Artist Statement

I learned to dance merengue in my kitchen with my Dominican grandmother. At this point in her advanced dementia, she could not remember my name or how to use utensils, but merengue lived in her bones. I listened to her hips—absorbing the rhythm and choreographic pattern without any need for verbal communication. These dances taught me about the intimacy of bodies, culture, and politics. Growing up in the diaspora as a Dominican-Cuban-Jewish queer woman, memories like this became core to my artistic identity. For me, dancing merengue is a conjuring. It becomes a site of belonging for diasporic people while also recalling a complex history of resistance, dictatorship, migration, and power. I begin with merengue because it grounds me in the ways performance appears in our daily lives. It reminds me that art and life are in constant, never-ending conversation.

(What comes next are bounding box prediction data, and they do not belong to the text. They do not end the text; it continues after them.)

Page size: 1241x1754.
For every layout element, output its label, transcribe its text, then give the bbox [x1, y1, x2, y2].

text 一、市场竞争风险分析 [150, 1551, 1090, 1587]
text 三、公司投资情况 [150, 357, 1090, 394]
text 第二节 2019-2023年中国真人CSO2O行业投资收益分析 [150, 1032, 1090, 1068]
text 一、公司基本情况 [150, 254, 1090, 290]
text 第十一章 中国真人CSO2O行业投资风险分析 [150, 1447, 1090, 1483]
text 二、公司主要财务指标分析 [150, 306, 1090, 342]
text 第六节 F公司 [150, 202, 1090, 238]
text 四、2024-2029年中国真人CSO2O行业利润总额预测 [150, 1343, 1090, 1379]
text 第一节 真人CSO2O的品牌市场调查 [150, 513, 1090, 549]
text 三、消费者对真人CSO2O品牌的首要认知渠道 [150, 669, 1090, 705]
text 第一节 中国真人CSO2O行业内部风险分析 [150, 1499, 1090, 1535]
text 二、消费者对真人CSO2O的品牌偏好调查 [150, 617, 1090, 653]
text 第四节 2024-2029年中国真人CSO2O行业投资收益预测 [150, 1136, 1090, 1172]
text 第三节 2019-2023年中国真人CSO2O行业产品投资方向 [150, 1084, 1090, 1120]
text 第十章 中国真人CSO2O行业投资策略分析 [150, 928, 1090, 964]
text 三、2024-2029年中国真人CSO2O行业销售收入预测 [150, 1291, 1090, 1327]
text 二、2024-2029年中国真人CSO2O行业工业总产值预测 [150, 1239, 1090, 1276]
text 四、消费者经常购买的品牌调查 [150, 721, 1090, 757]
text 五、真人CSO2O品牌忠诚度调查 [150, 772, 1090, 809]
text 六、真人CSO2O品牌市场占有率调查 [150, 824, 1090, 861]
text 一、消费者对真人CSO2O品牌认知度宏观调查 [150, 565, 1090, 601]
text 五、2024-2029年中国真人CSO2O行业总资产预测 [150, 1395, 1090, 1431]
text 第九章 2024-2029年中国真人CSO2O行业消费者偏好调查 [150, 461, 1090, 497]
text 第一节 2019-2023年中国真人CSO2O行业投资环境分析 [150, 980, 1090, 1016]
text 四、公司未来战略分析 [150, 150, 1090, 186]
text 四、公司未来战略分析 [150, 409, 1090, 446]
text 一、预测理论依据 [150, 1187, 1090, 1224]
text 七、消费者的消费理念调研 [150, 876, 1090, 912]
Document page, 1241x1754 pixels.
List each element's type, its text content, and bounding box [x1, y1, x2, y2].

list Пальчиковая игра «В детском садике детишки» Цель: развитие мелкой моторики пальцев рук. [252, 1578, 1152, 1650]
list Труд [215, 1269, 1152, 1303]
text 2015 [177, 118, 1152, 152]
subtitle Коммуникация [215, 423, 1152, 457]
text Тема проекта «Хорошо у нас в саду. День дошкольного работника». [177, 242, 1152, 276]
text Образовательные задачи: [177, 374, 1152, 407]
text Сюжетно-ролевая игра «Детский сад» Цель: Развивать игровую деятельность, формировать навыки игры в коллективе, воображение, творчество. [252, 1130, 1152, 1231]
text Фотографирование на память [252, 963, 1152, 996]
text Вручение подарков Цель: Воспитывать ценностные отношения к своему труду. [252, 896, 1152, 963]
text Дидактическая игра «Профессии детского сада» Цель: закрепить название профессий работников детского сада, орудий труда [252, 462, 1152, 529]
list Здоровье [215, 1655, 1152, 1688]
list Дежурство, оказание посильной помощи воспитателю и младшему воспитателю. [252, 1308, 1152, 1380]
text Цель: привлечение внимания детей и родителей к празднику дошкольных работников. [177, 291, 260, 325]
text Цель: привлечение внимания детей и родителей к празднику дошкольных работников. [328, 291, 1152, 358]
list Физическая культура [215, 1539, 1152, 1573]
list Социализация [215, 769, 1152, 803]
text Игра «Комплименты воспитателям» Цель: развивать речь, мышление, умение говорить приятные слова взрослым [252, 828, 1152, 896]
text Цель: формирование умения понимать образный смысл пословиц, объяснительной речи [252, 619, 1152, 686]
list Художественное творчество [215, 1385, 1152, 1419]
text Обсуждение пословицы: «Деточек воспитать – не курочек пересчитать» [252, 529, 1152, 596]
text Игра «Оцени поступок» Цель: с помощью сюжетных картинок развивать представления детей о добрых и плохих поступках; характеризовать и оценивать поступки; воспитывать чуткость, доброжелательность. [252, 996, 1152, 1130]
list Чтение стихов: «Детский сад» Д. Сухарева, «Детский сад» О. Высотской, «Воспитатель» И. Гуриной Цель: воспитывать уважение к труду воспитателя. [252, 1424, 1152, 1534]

At the core of my artistic practice, I am a storyteller interested in how performance functions as a cultural and societal tool. While the container changes, be it a play, dance, or devised production, I am intent on creating performances that allow us to more deeply connect to community, challenge people to think from different perspectives, and spark conversations about politics, society, and culture. I am particularly passionate about projects that address issues of gender, diaspora, ancestral memory, queerness, and/or Latinidad. Guided by women of color feminism I look to alternative archives—our kitchens, our ancestors, our communities, and our flesh—as places of creation. I believe performance provides a critical space for experimentation where we can rehearse our present realities and collectively dream alternative, more liberatory worlds.